Packages and Pricing
Civil plus religious wedding film pricing reflects the dual-venue structure and the travel day logistics.
| Package | What's Included | Coverage Hours | Price Range |
|---|---|---|---|
| Essentials (same city) | 2-cam both venues, 1 highlight film, 1 reel | Up to 8 hours | £3,500–£5,000 |
| Standard | 3-cam both venues, full ceremony cuts, 2 reels | Up to 10 hours | £5,500–£7,500 |
| Premium (venues 20+ miles apart) | 3-cam + drone, both ceremony cuts + highlight + 2 reels | Up to 12 hours | £7,500–£10,000 |
Travel beyond 50 miles from London may require crew accommodation — typically £120–£180 per person, billed at cost. We always confirm travel costs in writing before you book.
Editing: Making One Film from Two Very Different Locations
The editing challenge is holding the emotional throughline across 2 completely different environments. Our editors approach a civil plus religious film in 3 structural layers:
- The legal moment — the rings exchanged, the register signed, the first kiss as a legally married couple. This is often the emotional anchor.
- The transition — confetti, laughter, the journey to the church. This is the breath in the film.
- The celebration — the processional, the vows (again, or for a blessing), the community witnessing. This is the crescendo.
Most civil plus religious highlight films run 8–12 minutes. We deliver a separate, unedited (or lightly graded) full cut of both ceremonies independently — typically 15–30 minutes each — so you have the legal record alongside the cinematic film.
Frequently Asked Questions
Does the register office ceremony look good on film?
Yes — with the right approach. We have filmed in dozens of UK register offices and the ones that look most beautiful are not the grandest rooms but the ones where the couple are most themselves. The intimacy of 15 people in a small room creates a different kind of emotion than a church of 200 — and that contrast is part of what makes the combined film so powerful.
Can we use the civil ceremony footage if we only want the church blessing?
Absolutely. Some couples choose a package where the civil ceremony is filmed as a private record only — not included in the main highlight film — and the religious blessing is the focus of the cinematic edit. We offer this as a separate deliverable structure.
How long does the register office ceremony last?
Most civil ceremonies at a register office run 15–25 minutes. Some superintendent registrars allow a slightly longer ceremony with additional readings — confirm with your local office. We always arrive 30 minutes early to set up within the permitted positions.
What if the register office doesn't allow 2 cameras?
If the register office restricts to a single fixed camera, we position our best operator there and use the second camera in an adjacent corridor or entrance for guest arrival and post-ceremony moments. We have never missed a register office ceremony due to venue restrictions.

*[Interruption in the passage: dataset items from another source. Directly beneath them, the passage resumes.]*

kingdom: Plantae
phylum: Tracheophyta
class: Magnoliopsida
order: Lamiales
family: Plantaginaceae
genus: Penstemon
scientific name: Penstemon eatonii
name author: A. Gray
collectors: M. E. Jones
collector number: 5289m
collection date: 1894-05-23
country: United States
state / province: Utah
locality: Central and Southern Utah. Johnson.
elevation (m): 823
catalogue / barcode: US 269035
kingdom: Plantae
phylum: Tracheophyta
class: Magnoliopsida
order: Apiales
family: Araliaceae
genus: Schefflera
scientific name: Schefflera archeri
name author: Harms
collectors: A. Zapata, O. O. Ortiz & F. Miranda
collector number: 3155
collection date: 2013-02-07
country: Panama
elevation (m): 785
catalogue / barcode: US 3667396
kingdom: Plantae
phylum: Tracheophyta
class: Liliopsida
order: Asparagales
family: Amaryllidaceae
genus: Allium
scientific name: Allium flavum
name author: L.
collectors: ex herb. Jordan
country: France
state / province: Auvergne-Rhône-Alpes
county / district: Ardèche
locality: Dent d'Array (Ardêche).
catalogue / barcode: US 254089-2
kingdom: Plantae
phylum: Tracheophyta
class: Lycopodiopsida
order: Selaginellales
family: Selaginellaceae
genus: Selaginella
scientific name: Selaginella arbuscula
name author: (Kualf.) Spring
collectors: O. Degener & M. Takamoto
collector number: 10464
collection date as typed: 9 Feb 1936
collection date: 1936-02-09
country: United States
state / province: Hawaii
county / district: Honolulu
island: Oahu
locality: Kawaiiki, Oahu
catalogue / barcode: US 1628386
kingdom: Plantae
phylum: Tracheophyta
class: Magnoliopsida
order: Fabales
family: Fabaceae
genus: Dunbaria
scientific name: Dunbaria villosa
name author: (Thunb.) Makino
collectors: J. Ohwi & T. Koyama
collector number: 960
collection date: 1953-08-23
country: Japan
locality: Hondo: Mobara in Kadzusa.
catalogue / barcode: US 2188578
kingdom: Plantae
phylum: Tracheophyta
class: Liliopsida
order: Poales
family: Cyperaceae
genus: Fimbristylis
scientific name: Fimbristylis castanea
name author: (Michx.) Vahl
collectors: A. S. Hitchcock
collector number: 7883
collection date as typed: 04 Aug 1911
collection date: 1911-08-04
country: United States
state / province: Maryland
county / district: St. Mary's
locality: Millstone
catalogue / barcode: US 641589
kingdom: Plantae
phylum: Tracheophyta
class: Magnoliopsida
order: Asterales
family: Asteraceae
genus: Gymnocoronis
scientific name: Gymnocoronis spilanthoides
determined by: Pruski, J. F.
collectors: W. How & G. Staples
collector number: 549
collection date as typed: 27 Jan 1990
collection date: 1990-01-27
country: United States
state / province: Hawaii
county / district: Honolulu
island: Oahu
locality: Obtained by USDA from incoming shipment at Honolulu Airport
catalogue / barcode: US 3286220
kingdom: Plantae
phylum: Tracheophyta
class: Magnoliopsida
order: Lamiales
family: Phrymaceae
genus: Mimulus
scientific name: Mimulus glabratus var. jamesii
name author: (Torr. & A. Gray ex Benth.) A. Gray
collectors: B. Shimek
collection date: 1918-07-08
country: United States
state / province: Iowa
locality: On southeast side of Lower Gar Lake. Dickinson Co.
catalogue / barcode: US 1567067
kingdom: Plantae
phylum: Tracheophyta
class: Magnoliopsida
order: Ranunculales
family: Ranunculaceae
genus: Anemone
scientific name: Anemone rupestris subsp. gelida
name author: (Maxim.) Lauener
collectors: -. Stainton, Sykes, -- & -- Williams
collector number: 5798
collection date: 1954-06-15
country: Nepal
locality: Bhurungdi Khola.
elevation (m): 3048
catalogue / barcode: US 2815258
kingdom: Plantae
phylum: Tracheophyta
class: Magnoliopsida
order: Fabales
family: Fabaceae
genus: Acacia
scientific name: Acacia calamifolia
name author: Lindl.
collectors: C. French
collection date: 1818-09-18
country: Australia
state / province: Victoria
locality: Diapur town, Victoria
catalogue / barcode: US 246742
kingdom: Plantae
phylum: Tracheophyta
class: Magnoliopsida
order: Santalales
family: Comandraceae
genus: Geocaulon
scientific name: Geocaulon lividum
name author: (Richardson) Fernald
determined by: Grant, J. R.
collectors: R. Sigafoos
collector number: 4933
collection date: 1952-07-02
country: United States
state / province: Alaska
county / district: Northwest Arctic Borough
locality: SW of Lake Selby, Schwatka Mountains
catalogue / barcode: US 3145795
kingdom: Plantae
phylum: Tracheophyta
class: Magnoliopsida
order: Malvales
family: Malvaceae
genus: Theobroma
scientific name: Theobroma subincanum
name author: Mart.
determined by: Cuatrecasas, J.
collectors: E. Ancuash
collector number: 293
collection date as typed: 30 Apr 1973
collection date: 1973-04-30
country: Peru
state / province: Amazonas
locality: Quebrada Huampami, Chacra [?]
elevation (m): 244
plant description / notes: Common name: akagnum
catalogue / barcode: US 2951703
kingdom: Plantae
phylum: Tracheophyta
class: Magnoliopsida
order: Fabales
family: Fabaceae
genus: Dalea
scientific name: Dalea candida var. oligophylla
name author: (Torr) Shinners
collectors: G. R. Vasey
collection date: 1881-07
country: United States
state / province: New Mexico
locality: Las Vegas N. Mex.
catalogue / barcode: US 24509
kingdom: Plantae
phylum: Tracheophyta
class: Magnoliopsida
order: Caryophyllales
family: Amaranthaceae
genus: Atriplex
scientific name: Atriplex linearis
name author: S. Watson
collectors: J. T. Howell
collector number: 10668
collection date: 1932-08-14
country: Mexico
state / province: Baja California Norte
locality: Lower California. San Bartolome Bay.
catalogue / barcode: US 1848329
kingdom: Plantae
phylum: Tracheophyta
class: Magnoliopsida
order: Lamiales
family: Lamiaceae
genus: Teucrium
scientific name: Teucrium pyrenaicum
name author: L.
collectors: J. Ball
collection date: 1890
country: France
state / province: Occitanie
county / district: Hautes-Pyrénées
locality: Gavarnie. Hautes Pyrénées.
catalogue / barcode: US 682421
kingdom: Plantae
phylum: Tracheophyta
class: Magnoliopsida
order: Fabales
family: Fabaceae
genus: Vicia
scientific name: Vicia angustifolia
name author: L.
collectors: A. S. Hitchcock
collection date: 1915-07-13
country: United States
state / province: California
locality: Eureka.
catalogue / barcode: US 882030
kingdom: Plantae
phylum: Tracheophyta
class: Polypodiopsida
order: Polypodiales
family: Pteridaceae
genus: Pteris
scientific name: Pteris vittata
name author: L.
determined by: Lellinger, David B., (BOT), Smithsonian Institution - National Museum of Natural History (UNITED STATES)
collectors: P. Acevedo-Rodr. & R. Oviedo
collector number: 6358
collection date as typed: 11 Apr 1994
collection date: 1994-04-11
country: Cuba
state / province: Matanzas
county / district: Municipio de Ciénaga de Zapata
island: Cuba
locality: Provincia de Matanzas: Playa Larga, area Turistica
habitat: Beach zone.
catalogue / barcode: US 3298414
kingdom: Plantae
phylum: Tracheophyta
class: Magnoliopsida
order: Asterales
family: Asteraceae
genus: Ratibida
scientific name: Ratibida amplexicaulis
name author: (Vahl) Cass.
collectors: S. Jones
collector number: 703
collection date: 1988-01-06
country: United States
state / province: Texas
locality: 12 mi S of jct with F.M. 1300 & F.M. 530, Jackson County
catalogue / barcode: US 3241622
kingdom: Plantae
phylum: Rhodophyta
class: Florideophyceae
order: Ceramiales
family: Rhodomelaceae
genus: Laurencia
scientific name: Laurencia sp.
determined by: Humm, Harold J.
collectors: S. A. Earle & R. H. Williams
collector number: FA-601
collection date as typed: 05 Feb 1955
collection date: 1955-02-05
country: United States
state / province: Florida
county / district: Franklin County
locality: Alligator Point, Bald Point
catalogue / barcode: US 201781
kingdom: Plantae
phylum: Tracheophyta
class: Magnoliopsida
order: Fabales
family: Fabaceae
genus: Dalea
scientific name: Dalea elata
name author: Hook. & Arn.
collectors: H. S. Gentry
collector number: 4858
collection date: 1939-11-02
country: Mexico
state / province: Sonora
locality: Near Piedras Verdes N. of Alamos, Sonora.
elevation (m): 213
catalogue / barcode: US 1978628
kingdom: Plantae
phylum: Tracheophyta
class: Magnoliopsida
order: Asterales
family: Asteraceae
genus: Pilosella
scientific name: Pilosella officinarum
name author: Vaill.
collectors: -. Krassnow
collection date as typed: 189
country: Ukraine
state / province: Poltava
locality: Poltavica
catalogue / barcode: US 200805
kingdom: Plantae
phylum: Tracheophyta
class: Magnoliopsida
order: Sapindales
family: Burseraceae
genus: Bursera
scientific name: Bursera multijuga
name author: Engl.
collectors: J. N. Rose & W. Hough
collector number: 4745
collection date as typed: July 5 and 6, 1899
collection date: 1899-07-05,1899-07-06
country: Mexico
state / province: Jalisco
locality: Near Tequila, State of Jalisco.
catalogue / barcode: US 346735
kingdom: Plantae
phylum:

Do you include speeches and reception if they follow the church ceremony?
Our packages above cover both ceremonies and the interlude. Reception coverage (speeches, first dance, dinner) is available as an add-on — typically £800–£1,500 for 3–4 hours of evening coverage with 2 cameras.
What if we are having a civil ceremony at a licensed venue rather than a register office?
If your civil ceremony is at a licensed hotel, barn, or manor house, most filming restrictions are more relaxed. We handle this as a single-venue day if both ceremonies are at the same location, which reduces the package price by £500–£800.
Can you turn around a teaser clip within 48 hours for social media?
Yes. We offer a 60–90 second same-week teaser reel as a paid add-on — £300–£500 depending on complexity. This is cut from selects only and does not delay the main film delivery.
Is music licencing included?
Music licencing for online delivery (YouTube, Vimeo, personal use) is included in all packages. Commercial licencing for broadcast or advertising use is priced separately based on usage.